- OBJETIVO 1: Reproduce de forma literal el tramo del texto sobre «Mirando Atrás» que va desde "En los inicios" hasta "actualidad, o no.".
- OBJETIVO 2: Por favor, prolonga el texto sobre «Mirando Atrás» desde el punto en que se detiene.

- FUENTE:
'''

"La explicación sobre el funcionamiento de la economía que
se expone en los párrafos siguientes pertenece al autor Edward Bellamy y
está extraída de su novela, “Mirando Atrás,” cuyo título original en
inglés es “Looking Backward”.
Se
escribió a finales del siglo XIX en Estados Unidos, un momento y un
lugar en el que la dureza de las relaciones económicas y sociales
motivaron reflexiones de unas dosis de profundidad psicológica tan
extraordinarias como las que a continuación se muestran.
En los inicios de la novela, el autor desvela cómo funciona la economía
a partir de una metáfora que perfectamente podría considerarse
paradigmática. Dicha introducción caracteriza conceptos que hoy en día
ya son considerados clásicos, como “socialismo” o “crisis económica”, así como otros de tipo más social -“movilidad”, “desigualdad”
o “moral,”- a la par que muestra la sombría impresión que una buena
parte de su generación compartía sobre el sistema económico de la
época, dejando entrever, también, algunos de los mantras -“el cambio es
imposible”- que usted, lector, deberá juzgar si siguen estando de plena
actualidad, o no.
En un intento de proporcionar al lector una mínima impresión
general del modo en que la gente convivía aquellos días, y especialmente
de las relaciones entre los ricos y los pobres, quizá lo mejor que puedo hacer es comparar
la sociedad de aquellos días con un carruaje prodigioso al que las
masas de la humanidad estuviesen unidas con arreos y del que tirasen
laboriosamente a lo largo de un camino muy montañoso y arenoso.
El conductor estaba hambriento y no permitía que nadie se quedase
rezagado, aunque el paso era necesariamente muy lento. A pesar
de la absoluta dificultad de tirar del carruaje a lo largo de un camino
tan difícil, la parte superior del carruaje estaba cubierta con
pasajeros que nunca bajaban, ni siquiera en las subidas más
pronunciadas. En estos asientos de la parte superior se notaba una brisa
muy suave y eran muy cómodos.
Bien elevados por encima del polvo, sus
ocupantes podían disfrutar del paisaje a su placer, o discutir
críticamente los méritos del equipo que se esforzaba. Naturalmente tales plazas estaban muy solicitadas y la competición por ellas era intensa,
cada uno perseguía como primer objetivo en la vida el asegurarse un
asiento en el carruaje para sí mismo y dejárselo a su hijo después de
él. Por la regla del carruaje, un hombre podía dejar su asiento a quien
él quisiese, pero por otra parte había muchos accidentes por los cuales
podía perderse por completo.

'''

- INFORMACIÓN PROPORCIONADA:
'''

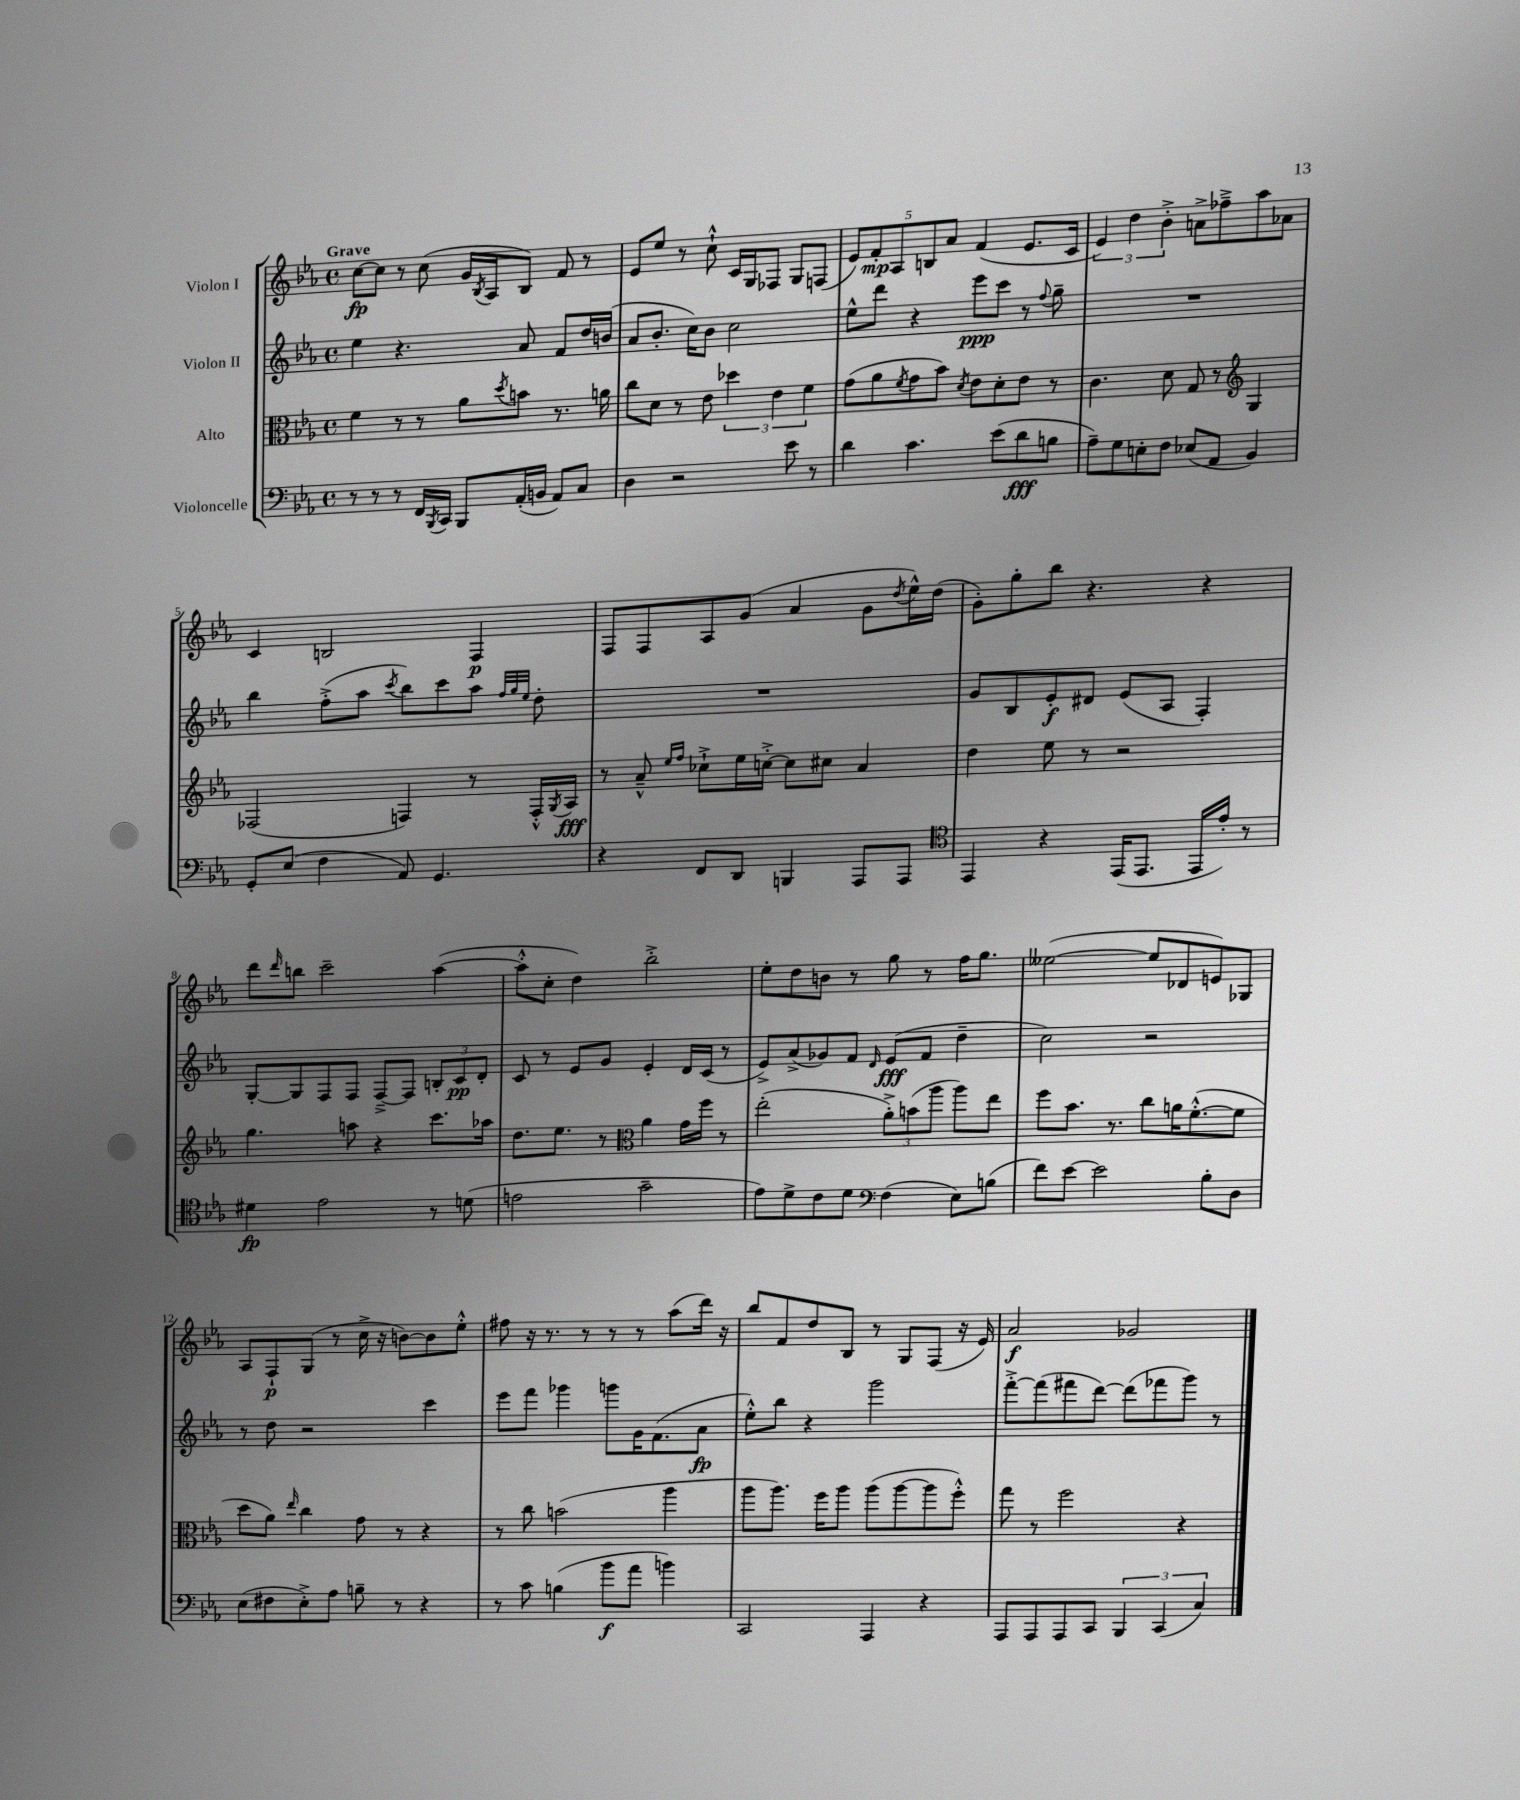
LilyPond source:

'''
'''

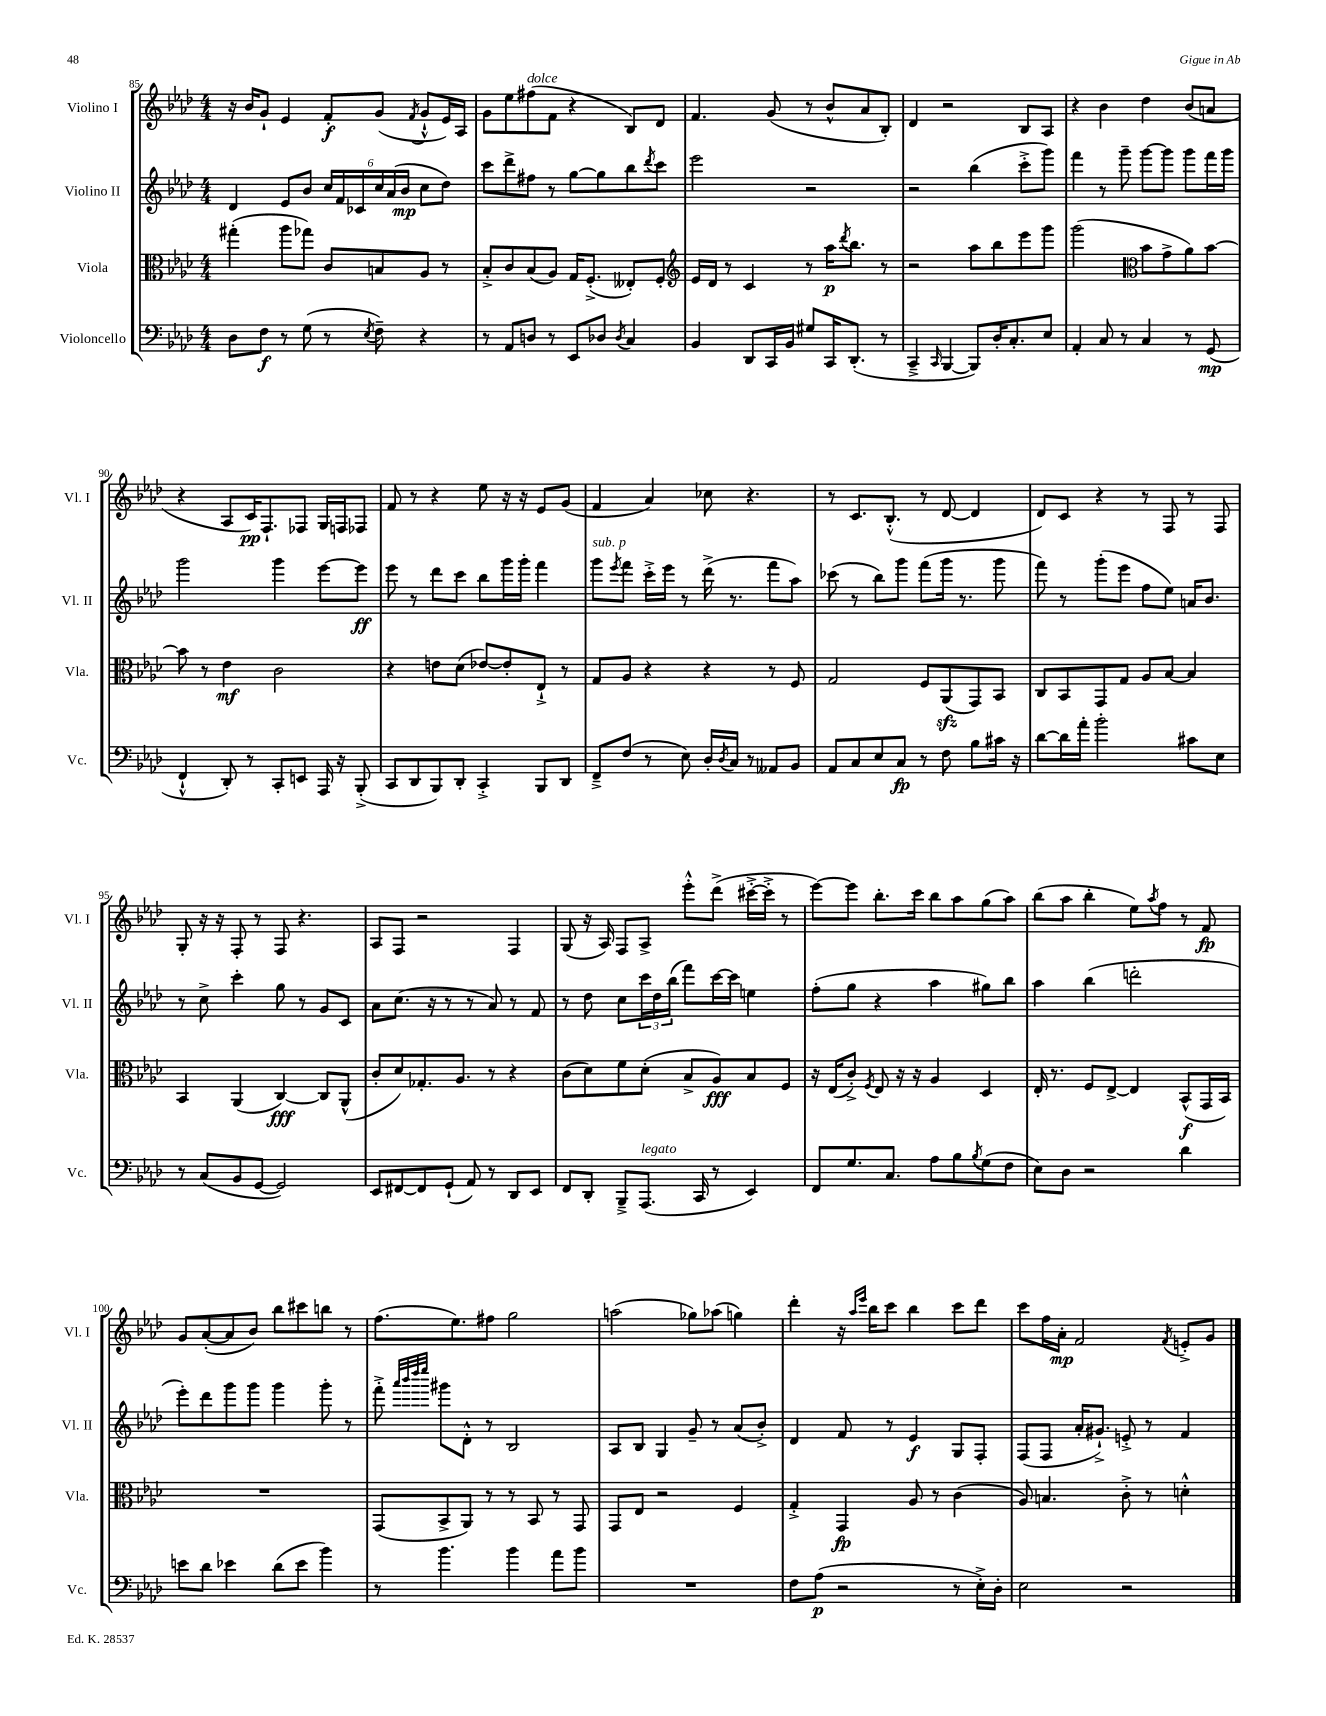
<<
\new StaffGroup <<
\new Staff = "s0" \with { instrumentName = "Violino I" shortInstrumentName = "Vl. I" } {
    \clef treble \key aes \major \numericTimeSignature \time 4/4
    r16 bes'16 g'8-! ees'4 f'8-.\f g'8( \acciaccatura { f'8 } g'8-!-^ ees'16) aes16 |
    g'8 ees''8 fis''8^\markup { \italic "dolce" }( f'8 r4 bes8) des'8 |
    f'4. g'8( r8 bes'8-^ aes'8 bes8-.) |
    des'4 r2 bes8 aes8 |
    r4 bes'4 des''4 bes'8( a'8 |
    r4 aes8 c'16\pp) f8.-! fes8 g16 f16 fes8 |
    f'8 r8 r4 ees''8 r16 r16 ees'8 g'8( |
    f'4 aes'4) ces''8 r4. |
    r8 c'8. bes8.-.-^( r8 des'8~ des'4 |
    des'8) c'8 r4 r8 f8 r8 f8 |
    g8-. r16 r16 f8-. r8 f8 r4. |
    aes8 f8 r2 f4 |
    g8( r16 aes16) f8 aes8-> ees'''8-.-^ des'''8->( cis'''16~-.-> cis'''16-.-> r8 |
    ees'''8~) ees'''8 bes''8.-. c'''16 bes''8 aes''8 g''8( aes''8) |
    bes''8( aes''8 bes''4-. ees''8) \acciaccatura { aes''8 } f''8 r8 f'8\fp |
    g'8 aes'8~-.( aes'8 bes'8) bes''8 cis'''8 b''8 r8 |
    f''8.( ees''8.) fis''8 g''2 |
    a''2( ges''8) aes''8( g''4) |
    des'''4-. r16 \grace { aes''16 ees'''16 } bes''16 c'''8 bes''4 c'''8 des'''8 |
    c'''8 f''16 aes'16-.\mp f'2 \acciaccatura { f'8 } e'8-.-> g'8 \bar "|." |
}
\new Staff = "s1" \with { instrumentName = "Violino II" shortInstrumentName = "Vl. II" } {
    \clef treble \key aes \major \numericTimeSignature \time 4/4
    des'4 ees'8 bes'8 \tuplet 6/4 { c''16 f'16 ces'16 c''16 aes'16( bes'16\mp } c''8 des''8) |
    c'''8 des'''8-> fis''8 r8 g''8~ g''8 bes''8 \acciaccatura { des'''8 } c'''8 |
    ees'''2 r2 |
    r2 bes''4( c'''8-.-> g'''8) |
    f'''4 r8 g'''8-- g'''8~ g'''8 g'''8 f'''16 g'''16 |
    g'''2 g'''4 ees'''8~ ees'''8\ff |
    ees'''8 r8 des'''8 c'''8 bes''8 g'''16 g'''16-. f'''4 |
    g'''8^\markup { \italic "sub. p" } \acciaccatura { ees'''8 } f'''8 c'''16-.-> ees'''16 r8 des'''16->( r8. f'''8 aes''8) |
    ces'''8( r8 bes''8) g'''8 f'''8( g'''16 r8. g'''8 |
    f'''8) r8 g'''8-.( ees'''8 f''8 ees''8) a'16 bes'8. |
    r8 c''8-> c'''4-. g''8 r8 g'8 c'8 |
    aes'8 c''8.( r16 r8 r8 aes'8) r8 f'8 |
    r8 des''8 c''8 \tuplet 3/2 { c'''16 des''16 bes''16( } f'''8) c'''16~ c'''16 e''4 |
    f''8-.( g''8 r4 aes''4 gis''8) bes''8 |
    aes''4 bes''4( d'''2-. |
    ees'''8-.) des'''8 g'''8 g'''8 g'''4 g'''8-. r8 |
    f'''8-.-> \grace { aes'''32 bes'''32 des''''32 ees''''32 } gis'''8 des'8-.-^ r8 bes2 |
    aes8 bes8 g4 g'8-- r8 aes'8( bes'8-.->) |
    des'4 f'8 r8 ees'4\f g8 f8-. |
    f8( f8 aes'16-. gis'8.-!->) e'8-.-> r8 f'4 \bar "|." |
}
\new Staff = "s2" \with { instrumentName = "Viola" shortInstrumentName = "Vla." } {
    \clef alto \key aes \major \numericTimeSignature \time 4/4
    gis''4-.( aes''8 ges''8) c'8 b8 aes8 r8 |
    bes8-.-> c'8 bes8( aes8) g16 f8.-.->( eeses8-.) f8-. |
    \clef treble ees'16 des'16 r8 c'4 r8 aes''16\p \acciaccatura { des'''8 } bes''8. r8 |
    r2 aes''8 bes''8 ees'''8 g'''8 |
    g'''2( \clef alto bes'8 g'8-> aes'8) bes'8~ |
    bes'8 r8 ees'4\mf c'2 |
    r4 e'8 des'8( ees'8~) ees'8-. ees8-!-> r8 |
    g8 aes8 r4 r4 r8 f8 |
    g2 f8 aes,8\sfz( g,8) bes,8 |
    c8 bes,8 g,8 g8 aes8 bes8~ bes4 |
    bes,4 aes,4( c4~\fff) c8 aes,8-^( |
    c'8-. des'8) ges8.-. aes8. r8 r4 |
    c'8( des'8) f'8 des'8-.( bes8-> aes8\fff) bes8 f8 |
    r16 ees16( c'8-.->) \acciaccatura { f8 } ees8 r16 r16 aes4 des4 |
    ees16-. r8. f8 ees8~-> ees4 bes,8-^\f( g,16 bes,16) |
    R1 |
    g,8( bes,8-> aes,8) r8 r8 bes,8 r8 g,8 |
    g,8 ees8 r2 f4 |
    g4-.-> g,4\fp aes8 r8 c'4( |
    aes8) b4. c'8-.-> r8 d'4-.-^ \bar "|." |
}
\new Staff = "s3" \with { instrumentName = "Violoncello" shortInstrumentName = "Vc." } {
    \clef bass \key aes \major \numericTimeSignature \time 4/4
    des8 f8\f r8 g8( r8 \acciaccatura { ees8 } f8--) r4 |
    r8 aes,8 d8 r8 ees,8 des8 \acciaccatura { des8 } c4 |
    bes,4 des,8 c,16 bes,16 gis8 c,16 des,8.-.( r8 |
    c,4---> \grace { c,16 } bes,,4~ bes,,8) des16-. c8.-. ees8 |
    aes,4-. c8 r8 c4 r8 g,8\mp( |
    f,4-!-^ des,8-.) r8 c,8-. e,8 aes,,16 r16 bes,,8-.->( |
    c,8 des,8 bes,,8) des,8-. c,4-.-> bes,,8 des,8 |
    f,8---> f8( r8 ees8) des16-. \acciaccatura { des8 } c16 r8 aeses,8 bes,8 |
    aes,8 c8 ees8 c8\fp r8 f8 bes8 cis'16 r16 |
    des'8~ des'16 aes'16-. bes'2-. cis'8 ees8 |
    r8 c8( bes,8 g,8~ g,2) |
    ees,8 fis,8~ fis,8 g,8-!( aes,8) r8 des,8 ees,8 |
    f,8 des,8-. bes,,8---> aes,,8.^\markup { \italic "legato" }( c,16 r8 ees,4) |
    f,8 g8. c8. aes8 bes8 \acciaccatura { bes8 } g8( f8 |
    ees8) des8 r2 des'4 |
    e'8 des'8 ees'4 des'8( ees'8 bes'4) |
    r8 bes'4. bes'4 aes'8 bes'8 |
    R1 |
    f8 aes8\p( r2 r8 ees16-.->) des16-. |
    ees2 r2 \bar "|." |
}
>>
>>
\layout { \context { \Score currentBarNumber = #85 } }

'''

- RESPUESTA DEL EJERCICIO 1:
En los inicios de la novela, el autor desvela cómo funciona la economía
a partir de una metáfora que perfectamente podría considerarse
paradigmática. Dicha introducción caracteriza conceptos que hoy en día
ya son considerados clásicos, como “socialismo” o “crisis económica”, así como otros de tipo más social -“movilidad”, “desigualdad”
o “moral,”- a la par que muestra la sombría impresión que una buena
parte de su generación compartía sobre el sistema económico de la
época, dejando entrever, también, algunos de los mantras -“el cambio es
imposible”- que usted, lector, deberá juzgar si siguen estando de plena
actualidad, o no.

- RESPUESTA DEL EJERCICIO 2:
A pesar de que eran tan cómodos, los
asientos eran muy inseguros, y en cada sacudida imprevista del carruaje
había personas que se resbalaban fuera de ellos y se caían al suelo,
donde eran instantáneamente obligados a agarrar la cuerda y ayudar a
arrastrar el carruaje sobre el cual habían anteriormente ido montados
tan placenteramente.
Naturalmente perder el asiento se consideraba una desgracia terrible,
y la aprensión de que esto pudiese sucederles a ellos o a sus amigos
era una nube constante sobre la felicidad de aquellos que iban montados.
Pero ¿pensaban solamente en sí mismos? preguntarás. ¿Su mero lujo
no se tornaba intolerable para ellos por comparación con la suerte de
sus hermanos y hermanas que estaban con los arreos, y el conocimiento de
que su propio peso se añadía a su duro trabajo? ¿No tenían compasión
por sus semejantes de quienes solamente la fortuna les diferenciaba? Oh,
sí; la conmiseración era expresada frecuentemente por aquellos que iban
montados, hacia aquellos que tenían que tirar del carruaje,
especialmente cuando el vehículo llegaba a un mal lugar en el camino,
como ocurría constantemente, o a una colina particularmente escarpada.
En tales momentos, el desesperado esfuerzo del equipo, sus agonizantes
saltos y caídas bajo el despiadado azote del hambre, los muchos que
desfallecían en la cuerda, y eran pisoteados en el fango, formaban un
espectáculo inquietante, que a menudo provocaba manifestaciones de
sentimientos sumamente creíbles, en lo alto del carruaje.
En tales
momentos, los pasajeros habrían regañado alentadoramente a los
que trabajaban duro en la cuerda, exhortándolos a que tuviesen paciencia
y mantuviesen las esperanzas de una posible compensación en otro mundo
a cambio de la crudeza de su suerte, mientras otros contribuían a
comprar ungüentos y linimentos para los lisiados y heridos.
Se estaba de
acuerdo en que era una enorme lástima que tuviese que ser tan duro
tirar del carruaje, y había un sentido de alivio general cuando la parte
del camino especialmente mala era sobrepasada. Este alivio no era, de
hecho, completamente a cuenta del equipo, porque en esas partes malas
había siempre algún peligro de vuelco general en el que todos perderían
sus asientos.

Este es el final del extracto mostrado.